Director’s Statement: Phantom Islands was always conceived as a creative documentary, a documentary on the moment at which documentary and fiction become indistinguishable. At what point does a person or landscape that is filmed become fiction? At what point does a fictional construct collapse back into the documentary reality of the moment in which it is filmed? These questions have always haunted me and played a crucial role in my filmmaking. I make films with an almost documentary approach, using places and people that I encounter and responding to them with an uncommon degree of freedom and spontaneity. My films are constructed from the footage I accumulate rather than from a predetermined script, which is also a documentary method. Yet the result is always the creation of a fictional universe. Phantom Islandsconsciously examines the tension between these two apparently opposing categories of filmmaking that seem less and less distinguishable the closer you look at them. Confronted with a landscape or a human being, does filming them or choreographing them in a specific way make them more ‘documentary’? Or is ‘documentary’ simply a category of fiction, a term used to give audiences an indication of the type of film they will be watching?

As an experimental filmmaker, I’m naturally drawn towards the overlaps between documentary and experimental cinema – the formal interrogation of film language that can be common to both fields.
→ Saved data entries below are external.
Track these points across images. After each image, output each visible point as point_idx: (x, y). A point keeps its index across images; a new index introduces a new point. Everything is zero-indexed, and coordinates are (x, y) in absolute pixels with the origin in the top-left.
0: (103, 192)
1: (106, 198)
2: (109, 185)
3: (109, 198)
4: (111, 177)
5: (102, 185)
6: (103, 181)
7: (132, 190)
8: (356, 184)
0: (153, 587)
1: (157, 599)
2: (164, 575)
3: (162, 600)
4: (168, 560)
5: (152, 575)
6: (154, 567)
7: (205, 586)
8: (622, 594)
As Adrian Martin recently wrote in an essay about some of my colleagues and me: “It is from this very tension between plasticity and narration that a certain experimental desire, of an almost scientific shading, is born: to isolate, define and set in motion the least possible, the minimum requirement for a filmic fiction…. This is also, for Godard, a matter of the spectator’s activity: the passing-over from an unheeded piece of documentary evidence (Kim Novak on a film set performing a routine motion) to a questioning gaze (has she arrived to steal something, kill someone, impersonate somebody?) is the momentous metamorphosis into fiction… And, of course, experimental artists will want to test whether that movement can be reversed, as well and as often: back from fiction into documentary, many times over.”
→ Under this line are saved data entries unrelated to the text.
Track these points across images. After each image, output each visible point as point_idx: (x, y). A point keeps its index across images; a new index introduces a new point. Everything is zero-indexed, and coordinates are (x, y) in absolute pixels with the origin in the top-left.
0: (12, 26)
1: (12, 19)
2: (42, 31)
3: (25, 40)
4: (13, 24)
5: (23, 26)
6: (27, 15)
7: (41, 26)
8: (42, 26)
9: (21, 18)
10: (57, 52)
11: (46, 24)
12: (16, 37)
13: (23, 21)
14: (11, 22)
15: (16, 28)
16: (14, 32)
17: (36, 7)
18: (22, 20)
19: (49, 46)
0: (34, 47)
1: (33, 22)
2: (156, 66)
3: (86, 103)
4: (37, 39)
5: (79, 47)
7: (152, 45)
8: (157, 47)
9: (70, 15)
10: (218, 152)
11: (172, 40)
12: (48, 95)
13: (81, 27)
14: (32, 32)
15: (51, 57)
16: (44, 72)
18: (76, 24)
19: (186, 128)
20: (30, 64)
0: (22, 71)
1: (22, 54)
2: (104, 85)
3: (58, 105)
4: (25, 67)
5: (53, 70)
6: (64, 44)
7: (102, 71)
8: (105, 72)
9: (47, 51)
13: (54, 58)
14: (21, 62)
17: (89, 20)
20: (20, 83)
In exploring this process, Phantom Islands includes images that are generally categorised as ‘documentary’: portraits of local people on the islands where the film was shot, images of other visitors and the crew working or relaxing. Then there is ‘fiction’: stylised, melodramatic performances at once conveying and caricaturing extremes of emotion. Both approaches are reactions to the island landscapes that inescapably contain all these figures. But the islands themselves fluctuate between being presented as postcard-clichés and feral sites of exploration and disorientation. This fiction/documentary instability is further heightened by the frequent use of black screen that punctuates many scenes like a camera shutter, constantly reminding the audience that it is watching a film that never stops taking itself apart to put itself back together again. As hypnotic as it is disruptive, Phantom Islands is a documentary on the creation and workings of cinema itself. As such, it repeatedly revisits the fiction/documentary binary at the heart of this art from its very inception in 1895, when the Lumière brothers staged a scene of workers leaving their factory for the camera, making at once the first documentary and the first fiction film.”
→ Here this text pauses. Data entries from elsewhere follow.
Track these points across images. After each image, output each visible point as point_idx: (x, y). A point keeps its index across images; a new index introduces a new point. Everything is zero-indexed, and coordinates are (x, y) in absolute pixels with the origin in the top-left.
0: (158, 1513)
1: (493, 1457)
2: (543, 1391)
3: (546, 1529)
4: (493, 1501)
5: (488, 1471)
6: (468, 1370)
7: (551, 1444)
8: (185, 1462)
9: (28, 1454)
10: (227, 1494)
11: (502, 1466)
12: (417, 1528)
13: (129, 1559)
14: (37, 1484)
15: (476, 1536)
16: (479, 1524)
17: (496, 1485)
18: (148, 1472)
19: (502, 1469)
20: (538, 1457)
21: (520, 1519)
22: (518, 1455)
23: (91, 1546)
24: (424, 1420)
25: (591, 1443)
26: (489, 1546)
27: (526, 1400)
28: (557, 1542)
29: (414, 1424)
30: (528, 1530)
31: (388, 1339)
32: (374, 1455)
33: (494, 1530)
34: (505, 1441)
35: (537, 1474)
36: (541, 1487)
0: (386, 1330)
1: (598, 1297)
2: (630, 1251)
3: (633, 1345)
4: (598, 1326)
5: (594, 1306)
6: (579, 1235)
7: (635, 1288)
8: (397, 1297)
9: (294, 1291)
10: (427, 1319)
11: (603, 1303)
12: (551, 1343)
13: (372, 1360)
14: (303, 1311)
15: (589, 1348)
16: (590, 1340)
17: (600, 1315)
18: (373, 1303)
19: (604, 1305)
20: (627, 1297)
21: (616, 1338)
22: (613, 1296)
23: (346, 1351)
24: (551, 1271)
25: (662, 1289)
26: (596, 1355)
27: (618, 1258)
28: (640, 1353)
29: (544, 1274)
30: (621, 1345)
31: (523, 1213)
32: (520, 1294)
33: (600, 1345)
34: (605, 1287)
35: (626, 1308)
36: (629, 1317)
Director’s Personal Note: The melancholic and sadomasochistic patterns of destructive behaviour intrinsic to us as human beings keep repeating and regenerating themselves. In order for us to survive, they grind our relationships, friendships and even our entire lives into ashes, dust and ruins. With this waste material, we turn towards cinema which subjects it to further metamorphoses. It processes and is permeated by our intimate detritus, allowing us to regard it as an alien child now born and wandering the earth: both us and not us. It’s a tragic reflection of our past and a mute teller of our distant future. It is a phenomenon that devoured us to exist only in a present tense. We created cinema merely to venerate a hologram of everything we have demolished. Ruins of time made with kino apparatus!